As we all know, ICC_SGI1R_EL1 is used to produce another core's interrupt.
I am a software engineer.
My question is what kind of memory barrier should be followed by writes ICC_SGI1R_EL1?
This question related to the implementation of the instruction "MSR ICC_SGI1R_EL1, x".
If the instruction actually write the memory mapped register, should we use data memory barrier?
I doubt there is a memory barrier needed for this register. Memory barrier is needed if the delayed effect of writing might cause problems.For example if you use shared memory to store information, do the SGI and another core reads this memory. Then you might need a "DMB" _before_ SGI. But not after. As the current core does not rely on it.Different example is changing MMU config, then you need the DMB _after_ changing it, to be sure the next insn sees the effect.
But I see linux add a ISB after it.
There is a comments /* Force the above writes to ICC_SGI1R_EL1 to be executed */.
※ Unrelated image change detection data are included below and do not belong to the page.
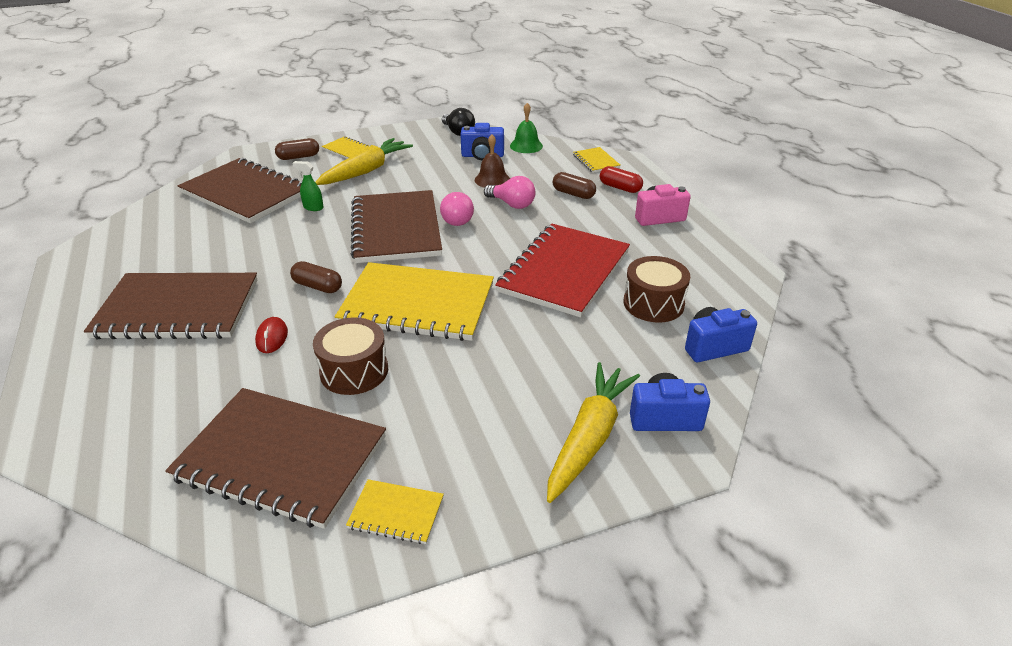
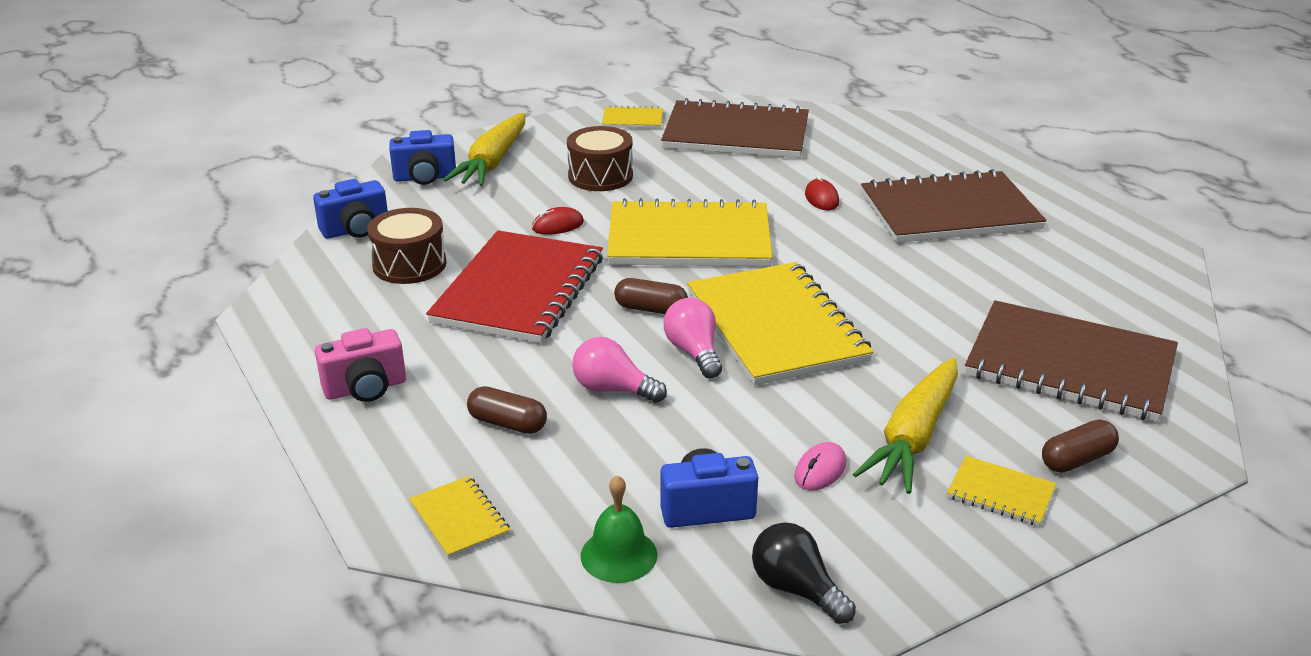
camera: 170 degrees right, 5 degrees down
(313, 207) = (932, 349): green spray bottle -> none
(318, 286) = (819, 246): brown capsule -> brown capsule (651, 309)
(354, 371) = (718, 183): brown drum -> brown drum (600, 176)
(396, 229) = (776, 327): brown notebook -> yellow notebook
(422, 163) = (820, 470): none -> pink mouse
(492, 180) = (664, 441): brown bell -> none
(526, 331) = (558, 225): none -> red mouse
(620, 188) = (419, 448): red capsule -> none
Does this write need to be forced?
There is an interesting chapter in the ARMv8-A manual: D7.1.2 .My understanding is, the Linux code is "defensive" here. Means, they want to make sure, that the SGI has been handled before any other action takes place which might rely on it. Since the code might also send an IPI to the local core this might be the reason for this.I use SGI heavily for Core to Core message passing on ARMv7 and ARMv8 but did not notice any problem.
In <ARM® Generic Interrupt Controller Architecture Specification>
There is a NOTICE:
An ISB or other context synchronization operation must precede the DSB to ensure visibility of System register writes.
According to this, we should add both ISB and DSB to make other core see it.
The GIC 3.0 manual is the only one with this hint. Maybe one reason you did notice this dramatic difference in the latency between 2.0 and 3.0?